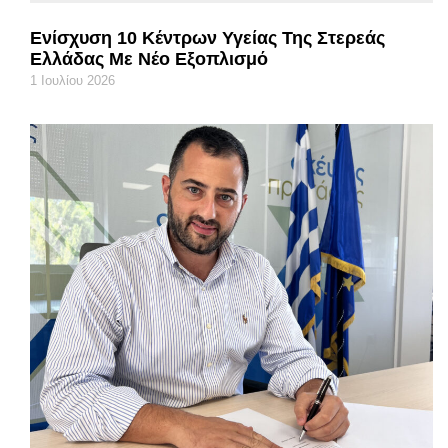
Ενίσχυση 10 Κέντρων Υγείας Της Στερεάς
Ελλάδας Με Νέο Εξοπλισμό
1 Ιουλίου 2026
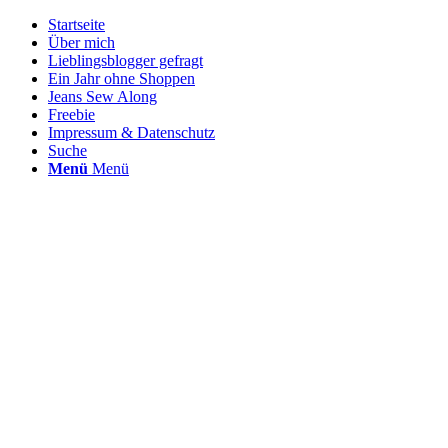
Startseite
Über mich
Lieblingsblogger gefragt
Ein Jahr ohne Shoppen
Jeans Sew Along
Freebie
Impressum & Datenschutz
Suche
Menü
Menü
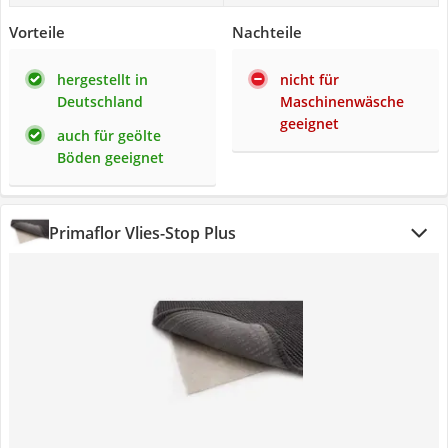
Vorteile
Nachteile
hergestellt in
nicht für
Deutschland
Maschinenwäsche
geeignet
auch für geölte
Böden geeignet
Primaflor Vlies-Stop Plus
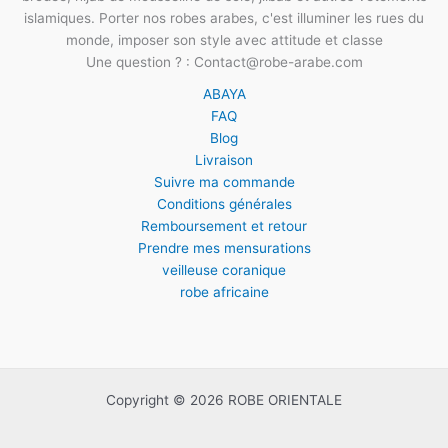
islamiques. Porter nos robes arabes, c'est illuminer les rues du
monde, imposer son style avec attitude et classe
Une question ? : Contact@robe-arabe.com
ABAYA
FAQ
Blog
Livraison
Suivre ma commande
Conditions générales
Remboursement et retour
Prendre mes mensurations
veilleuse coranique
robe africaine
Copyright © 2026 ROBE ORIENTALE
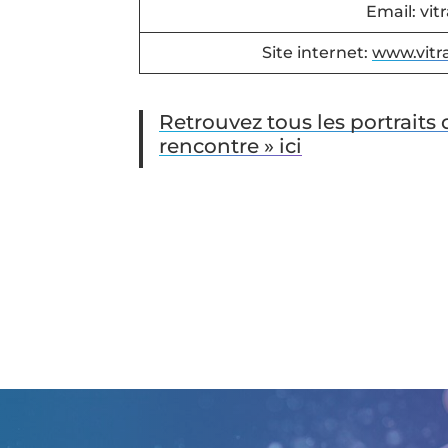
Email: vi
Site internet:
www.vitr
Retrouvez tous les portraits
rencontre » ici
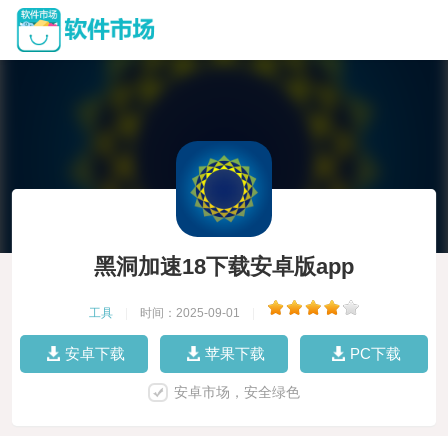
黑洞加速18下载安卓版app
工具
|
时间：2025-09-01
|
安卓下载
苹果下载
PC下载
安卓市场，安全绿色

*-*-*

▶ [What is expected]
Rewrite the text of all the records above with "Menü" replaced by "Menu", keeping everything else unchanged and leaving out the pictures.

▶ [Result]
Ενίσχυση 10 Κέντρων Υγείας Της Στερεάς
Ελλάδας Με Νέο Εξοπλισμό
1 Ιουλίου 2026
Startseite
Über mich
Lieblingsblogger gefragt
Ein Jahr ohne Shoppen
Jeans Sew Along
Freebie
Impressum & Datenschutz
Suche
Menu
Menu
Vorteile
Nachteile
hergestellt in
nicht für
Deutschland
Maschinenwäsche
geeignet
auch für geölte
Böden geeignet
Primaflor Vlies-Stop Plus
islamiques. Porter nos robes arabes, c'est illuminer les rues du
monde, imposer son style avec attitude et classe
Une question ? : Contact@robe-arabe.com
ABAYA
FAQ
Blog
Livraison
Suivre ma commande
Conditions générales
Remboursement et retour
Prendre mes mensurations
veilleuse coranique
robe africaine
Copyright © 2026 ROBE ORIENTALE
Email: vi
Site internet:
www.vitr
Retrouvez tous les portraits
rencontre » ici
黑洞加速18下载安卓版app
工具
|
时间：2025-09-01
|
安卓下载
苹果下载
PC下载
安卓市场，安全绿色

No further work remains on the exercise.